> [WORK TASK A]: Edit the stretch of the Mardi Gras article from "Lamarre-Condon is accused" through "Feb. 27, 2024.", changing "sidearm" to "service weapon".
> [WORK TASK B]: Please continue the Mardi Gras article after its final sentence.

> [SOURCE TEXT]:

######

As the 46th Sydney Gay and Lesbian Mardi Gras ended its two week long celebrations with the annual massive Mardi Gras parade on Oxford Street this past weekend, this year’s celebration marred by the murder of a gay couple that jarred the country’s entire LGBTQ community, the parade came to a halt on Saturday in a powerful act of remembrance for the couple, Jesse Baird and Luke Davies.

In its annual float, Qantas Airways paid tribute to Davies who worked for the carrier as a flight attendant. A Qantas spokesperson confirmed that Davies’ name was added prominently on the side of the Qantas float, and Executive Manager Crew Leeanne Langridge in a statement said that Davies “was a much-loved member of the Qantas cabin crew community in Brisbane and Sydney.

“He had a passion for travel, life, his family and friends and the customers that he served. He will be deeply missed. The whole team at Qantas are thinking of Luke and Jesse’s loved ones,” Lanridge said.

The Star Observer, the country’s largest queer news media outlet, reported that a New South Wales police officer, Beaumont Lamarre-Condon, who reportedly once dated Baird, a Network 10 reporter and a sports official who umpired in AFL matches in the Northern Football and Netball League, has been charged with their murders.

Jesse Baird, left, and Luke Davies, right (Photo courtesy of Baird’s Instagram page and New South Wales police)

Lamarre-Condon is accused of shooting them dead with his police-issued sidearm at Baird’s home in Paddington, Sydney. The couple’s remains were found at a property at Bungonia, near Goulburn, around 115 miles south of Sydney on Feb. 27, 2024. 

The murder of the couple caused the Sydney Gay and Lesbian Mardi Gras organizers to uninvite police from the iconic Mardi Gras parade the BBC reported

The parade’s board said the decision to exclude police, who have taken part in the annual march for over two decades, was “not taken lightly” but that it was essential to create a safe environment “to protest, celebrate” and “honor and grieve those we’ve lost.”

Sydney’s Mardi Gras parade has a complex history of both LGBTQ activism and police brutality, after the first march in 1978 resulted in dozens of people being beaten and arrested by local officers, the BBC noted.

######

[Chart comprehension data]
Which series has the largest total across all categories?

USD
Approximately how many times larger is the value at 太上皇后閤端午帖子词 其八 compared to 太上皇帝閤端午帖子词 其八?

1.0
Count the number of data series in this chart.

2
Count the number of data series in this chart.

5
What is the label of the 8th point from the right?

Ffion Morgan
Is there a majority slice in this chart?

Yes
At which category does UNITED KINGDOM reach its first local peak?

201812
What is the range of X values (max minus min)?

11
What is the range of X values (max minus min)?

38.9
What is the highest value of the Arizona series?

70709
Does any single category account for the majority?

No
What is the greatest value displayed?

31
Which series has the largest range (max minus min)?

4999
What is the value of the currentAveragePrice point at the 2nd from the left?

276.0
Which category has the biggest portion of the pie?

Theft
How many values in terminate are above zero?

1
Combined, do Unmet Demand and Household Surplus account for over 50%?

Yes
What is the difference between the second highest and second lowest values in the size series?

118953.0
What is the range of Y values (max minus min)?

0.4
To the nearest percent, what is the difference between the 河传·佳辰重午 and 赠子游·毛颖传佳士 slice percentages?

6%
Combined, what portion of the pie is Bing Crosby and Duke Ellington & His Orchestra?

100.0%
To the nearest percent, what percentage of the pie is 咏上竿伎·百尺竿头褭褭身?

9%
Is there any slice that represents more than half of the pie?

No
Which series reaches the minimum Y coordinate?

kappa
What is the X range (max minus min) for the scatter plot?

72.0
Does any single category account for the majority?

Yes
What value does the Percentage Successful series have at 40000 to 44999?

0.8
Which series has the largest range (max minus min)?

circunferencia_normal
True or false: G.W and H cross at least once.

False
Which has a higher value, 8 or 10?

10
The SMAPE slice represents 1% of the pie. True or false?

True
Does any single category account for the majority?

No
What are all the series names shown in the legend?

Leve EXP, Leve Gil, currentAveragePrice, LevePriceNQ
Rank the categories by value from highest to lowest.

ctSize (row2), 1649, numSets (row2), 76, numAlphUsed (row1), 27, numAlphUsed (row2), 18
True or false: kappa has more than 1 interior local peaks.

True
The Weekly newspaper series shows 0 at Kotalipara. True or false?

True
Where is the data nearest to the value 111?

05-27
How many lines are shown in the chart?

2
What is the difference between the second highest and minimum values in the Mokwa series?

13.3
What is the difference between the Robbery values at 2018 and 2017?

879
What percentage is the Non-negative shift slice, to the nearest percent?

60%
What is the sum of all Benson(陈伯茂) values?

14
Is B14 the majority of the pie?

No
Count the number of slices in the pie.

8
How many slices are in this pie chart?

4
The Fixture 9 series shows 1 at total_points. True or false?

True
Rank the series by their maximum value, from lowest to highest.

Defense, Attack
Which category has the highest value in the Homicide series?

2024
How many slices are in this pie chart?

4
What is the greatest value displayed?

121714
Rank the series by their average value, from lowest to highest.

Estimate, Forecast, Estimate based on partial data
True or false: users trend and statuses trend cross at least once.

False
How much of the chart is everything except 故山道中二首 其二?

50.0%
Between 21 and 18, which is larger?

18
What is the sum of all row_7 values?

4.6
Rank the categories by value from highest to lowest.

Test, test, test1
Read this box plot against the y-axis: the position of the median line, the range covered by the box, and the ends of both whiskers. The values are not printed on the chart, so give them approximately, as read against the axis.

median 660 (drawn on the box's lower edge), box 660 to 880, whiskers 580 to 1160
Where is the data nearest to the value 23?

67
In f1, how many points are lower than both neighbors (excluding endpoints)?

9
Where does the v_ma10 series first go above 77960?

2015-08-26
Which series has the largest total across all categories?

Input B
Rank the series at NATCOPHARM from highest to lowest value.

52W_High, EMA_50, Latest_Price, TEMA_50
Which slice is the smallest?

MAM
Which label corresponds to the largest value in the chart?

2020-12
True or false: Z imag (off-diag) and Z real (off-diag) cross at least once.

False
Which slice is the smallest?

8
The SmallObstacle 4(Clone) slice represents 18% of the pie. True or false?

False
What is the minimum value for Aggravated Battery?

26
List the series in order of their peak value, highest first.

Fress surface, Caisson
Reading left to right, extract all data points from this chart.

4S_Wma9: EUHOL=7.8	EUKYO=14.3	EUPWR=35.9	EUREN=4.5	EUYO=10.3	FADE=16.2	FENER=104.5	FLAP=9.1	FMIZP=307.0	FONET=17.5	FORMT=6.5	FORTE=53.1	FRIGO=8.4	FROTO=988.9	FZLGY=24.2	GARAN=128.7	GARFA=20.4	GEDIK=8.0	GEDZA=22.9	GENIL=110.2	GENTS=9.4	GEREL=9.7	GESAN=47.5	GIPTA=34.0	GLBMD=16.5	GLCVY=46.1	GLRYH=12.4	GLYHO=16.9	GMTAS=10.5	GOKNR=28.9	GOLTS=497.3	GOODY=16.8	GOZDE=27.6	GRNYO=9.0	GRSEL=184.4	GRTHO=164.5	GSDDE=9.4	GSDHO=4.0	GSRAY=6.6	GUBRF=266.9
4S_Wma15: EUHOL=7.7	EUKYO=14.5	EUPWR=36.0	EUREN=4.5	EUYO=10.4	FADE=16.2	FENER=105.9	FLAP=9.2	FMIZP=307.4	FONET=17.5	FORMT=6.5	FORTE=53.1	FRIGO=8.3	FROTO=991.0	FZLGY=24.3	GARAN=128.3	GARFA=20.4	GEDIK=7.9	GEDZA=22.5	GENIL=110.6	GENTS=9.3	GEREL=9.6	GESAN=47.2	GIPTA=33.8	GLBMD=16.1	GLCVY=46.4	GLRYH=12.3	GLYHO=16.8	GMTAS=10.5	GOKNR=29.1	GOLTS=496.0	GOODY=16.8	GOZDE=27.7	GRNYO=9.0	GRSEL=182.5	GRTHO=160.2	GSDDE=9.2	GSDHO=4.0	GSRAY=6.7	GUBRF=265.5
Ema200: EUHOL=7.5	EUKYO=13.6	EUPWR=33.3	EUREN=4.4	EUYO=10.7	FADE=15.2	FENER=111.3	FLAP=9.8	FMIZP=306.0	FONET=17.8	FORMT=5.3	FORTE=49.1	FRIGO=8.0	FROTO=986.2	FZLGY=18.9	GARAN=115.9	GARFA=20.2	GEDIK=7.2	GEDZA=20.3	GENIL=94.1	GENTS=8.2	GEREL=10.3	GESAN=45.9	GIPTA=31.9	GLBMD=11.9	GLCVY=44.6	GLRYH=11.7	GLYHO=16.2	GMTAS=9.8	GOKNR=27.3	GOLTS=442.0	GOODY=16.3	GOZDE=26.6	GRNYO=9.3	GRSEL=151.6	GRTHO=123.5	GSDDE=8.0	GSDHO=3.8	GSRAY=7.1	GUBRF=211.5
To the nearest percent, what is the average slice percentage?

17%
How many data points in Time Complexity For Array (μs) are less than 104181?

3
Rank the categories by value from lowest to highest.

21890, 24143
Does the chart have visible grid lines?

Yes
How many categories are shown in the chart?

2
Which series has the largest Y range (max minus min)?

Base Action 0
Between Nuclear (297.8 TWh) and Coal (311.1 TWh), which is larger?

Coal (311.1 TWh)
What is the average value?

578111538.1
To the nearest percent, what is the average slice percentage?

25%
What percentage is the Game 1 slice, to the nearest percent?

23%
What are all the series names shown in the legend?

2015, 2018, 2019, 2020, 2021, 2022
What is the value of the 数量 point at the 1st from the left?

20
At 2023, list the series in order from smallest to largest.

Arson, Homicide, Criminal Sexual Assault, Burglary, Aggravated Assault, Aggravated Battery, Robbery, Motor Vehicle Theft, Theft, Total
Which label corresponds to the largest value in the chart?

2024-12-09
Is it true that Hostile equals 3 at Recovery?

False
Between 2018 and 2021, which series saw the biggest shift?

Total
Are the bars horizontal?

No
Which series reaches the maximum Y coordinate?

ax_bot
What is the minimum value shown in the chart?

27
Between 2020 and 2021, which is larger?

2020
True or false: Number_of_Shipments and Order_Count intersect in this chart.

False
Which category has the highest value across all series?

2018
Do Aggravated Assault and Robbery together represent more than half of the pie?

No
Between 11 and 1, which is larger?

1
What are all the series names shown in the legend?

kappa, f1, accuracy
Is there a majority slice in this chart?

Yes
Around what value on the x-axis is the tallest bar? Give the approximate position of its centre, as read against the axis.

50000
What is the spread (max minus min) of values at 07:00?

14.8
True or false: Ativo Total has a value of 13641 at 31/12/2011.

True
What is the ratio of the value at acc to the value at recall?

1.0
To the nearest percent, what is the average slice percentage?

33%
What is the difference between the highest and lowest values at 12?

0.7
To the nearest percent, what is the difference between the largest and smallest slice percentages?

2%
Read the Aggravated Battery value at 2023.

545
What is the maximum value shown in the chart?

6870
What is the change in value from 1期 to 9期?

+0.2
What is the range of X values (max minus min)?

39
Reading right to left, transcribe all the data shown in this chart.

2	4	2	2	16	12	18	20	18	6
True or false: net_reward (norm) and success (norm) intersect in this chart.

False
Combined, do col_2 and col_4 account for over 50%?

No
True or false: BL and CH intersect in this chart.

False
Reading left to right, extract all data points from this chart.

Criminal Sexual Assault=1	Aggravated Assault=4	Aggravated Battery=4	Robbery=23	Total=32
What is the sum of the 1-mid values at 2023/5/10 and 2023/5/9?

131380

######

> [WRITTEN ANSWER A]:
Lamarre-Condon is accused of shooting them dead with his police-issued service weapon at Baird’s home in Paddington, Sydney. The couple’s remains were found at a property at Bungonia, near Goulburn, around 115 miles south of Sydney on Feb. 27, 2024.

> [WRITTEN ANSWER B]:
CHINA

Lai Ke, also known as Xiran, (Photo courtesy of Xiran/WeChat)

A Chinese transgender activist is facing deportation back to mainland China as she is scheduled for release on Sunday from Siu Lam Psychiatric Center, a psychiatric detention institution where Hong Kong authorities usually hold trans detainees.

Lai Ke, also known as Xiran, was convicted of using “forged” documents to attempt to travel from China to Toronto via Hong Kong last year. Lai was detained at Hong Kong International Airport on May 3, 2023, while transferring to a flight to Toronto having begun her journey in Shanghai.

Lai was convicted in a Hong Kong court on June 16, 2023, and sentenced to 15 months in prison, which she served at the Siu Lam Psychiatric Center. A release notice from the Siu Lam Psychiatric Center seen by Amnesty International states that Lai is due to be released early for good behavior on March 2. As Lai is not a resident of Hong Kong, she is subject to being deported to mainland China under Section 19 of the Hong Kong Immigration Ordinance. 

“Time is of the essence to prevent Lai Ke from being unlawfully deported to mainland China, where she would be at grave risk of serious human rights violations — including arbitrary detention, unfair trial, and even torture and other ill-treatment — due to both her transgender identity and her activism,” Sarah Brooks, the deputy regional director for Asia for Amnesty International said.  

“To return her given these risks would be an abandonment of Hong Kong’s obligations under international law.” 

Lai had been a vocal advocate for trans rights in China alongside her partner. According to her friends, her partner was imprisoned in China in June 2023 on account of her own activism and her trans identity. 

While serving her sentence, Lai has been denied access to the medication she was taking as a part of her hormone replacement therapy and held in solitary confinement for complaining about the denial of her medical treatment, her friends added. 

“There is a very real risk that Lai Ke will face persecution — including further imprisonment — if she is returned to mainland China,” said Brooks.

PHILIPPINES

Pura Luka Vega booking photo. (Photo courtesy of Pura Luka Vega and the Manila Police Department)

A 33-year-old drag queen who had been incarcerated in a Manila jail last fall for allegedly violating the Catholic-majority country’s obscenity laws for his performance dressed as Jesus Christ, performing a rock version of the Lord’s Prayer in Tagalog, was arrested again this past week.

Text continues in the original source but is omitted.